The civil and military experts’ viewpoints do not coincide here: the President of the Academy on geopolitical affairs, Colonel-General Leonid Ivashov believes that Moscow “… is dissatisfied with the American military presence in the region, so long as the political presence is realized through it, as well as that of special services.”
However any transaction is a result of a compromise. That is why political interests seem to have been priority when approaching to the question of Manas.
This is also evident from the President Medvedev’s statement during his visit to Africa. There, at a press conference on June 25, he said that the establishment in Bishkek Manas airport of an American transit center “will be only to the good of the common cause, common struggle against terrorism.” He saw proper thereat to especially add that “the military base terminates its work, and a new activity on ensuring transit will be carried out upon other terms without use of immunity for military men, without presence of a big number of military personnel.” As a matter of fact, Moscow declared its consent to continue to support the American efforts in counterterrorism of Americans in Afghanistan. The USA cannot but appreciate it.
But let’s return to the historical background. When last February the President Kurmanbek Bakiev signed a decree on bilateral cancellation of the US lease of the Manas airbase, it was evident that it was just the beginning of a serious political game between Washington, Moscow and Bishkek.
Against the background of the Russian-American relations general cooling, especially after Washington’s declaration of the ABM treaty’s elements deployment in Europe, Moscow was justified in expressing dissatisfaction at the American military presence in its Central-Asian “underbelly”. Bishkek was promised credits and financial aid amounting to $2.15 billion.

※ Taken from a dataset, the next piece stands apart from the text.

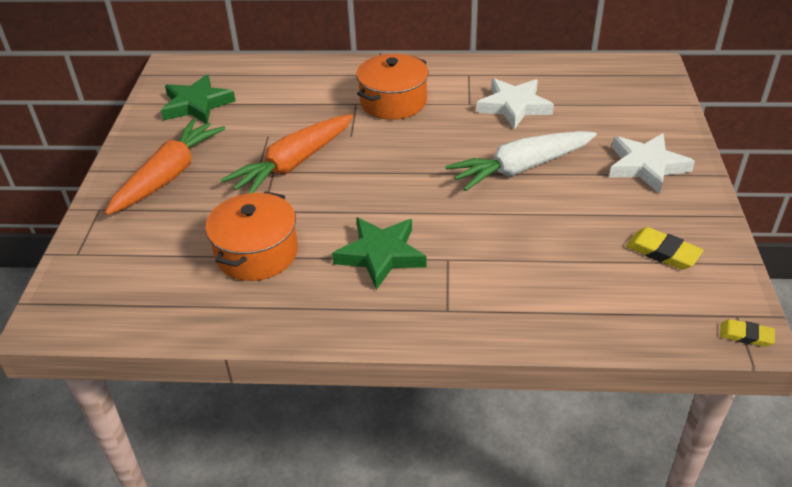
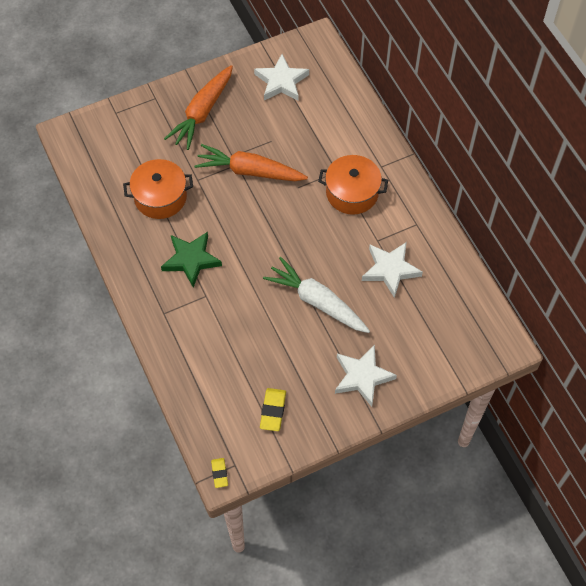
camera: 60 degrees right, 20 degrees up
(169, 175) = (202, 112): orange carrot -> orange carrot turned 120 degrees clockwise
(197, 104) = (281, 81): green star -> white star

Russia promised to build a hydroelectric power plant as well and in general could prove the whole importance of deepening political relations between the two countries.
Bishkek explained Washington its decision’s strictness by the fact that Kirghizia had never become an “equal partner” in the relations with the United States. There were reasons for this. For example, the Kirghiz deputies complained of Americans’ ignoring a demand to make an enquiry of an incident when in 2006 American soldiers shot down by mistake a truck driver, having mistaken him for a suicide bomber. There was no response on the part of the American airbase headquarters to Bishkek’s demand to compensate damages of the Kirghiz airliner, into which an American military transport aircraft drove. In general, the American servicemen’s diplomatic status was not good enough for Bishkek.
It seemed that the Americans had nothing to do but look for a new airbase in neighboring countries for the annual airlift in Afghanistan of 500 tons of cargo and for the fulfillment of tasks of the military contingent rotation. But they decided to take a different road, began to search for compromise, in the first place, with Moscow. Obama began to speak about reloading relations between the two countries, Russia gave to understand that it was expecting just this developments. There was nothing else left to do but wait for such a "reloading” concrete results.
An occasion occurred at the SCO latest summit (June 15-16) in Yekaterinburg. Already the day before this high-level meeting the Afghan President Khamid Karzai’s address to the President Kurmanbek Bakiev did not escape the world press’s attention. He found it necessary to inform his Kirghiz colleague that the situation is not simple and requires a serious support in providing the international contingent with unmilitary cargo. And when their meeting at the summit took place, Bakiev was ready for a conversation, having discussed the problem with Moscow too. Karzai left Yekaterinburg with a positive result, which gave Americans a handle to move a concrete proposal to extend the lease of Manas.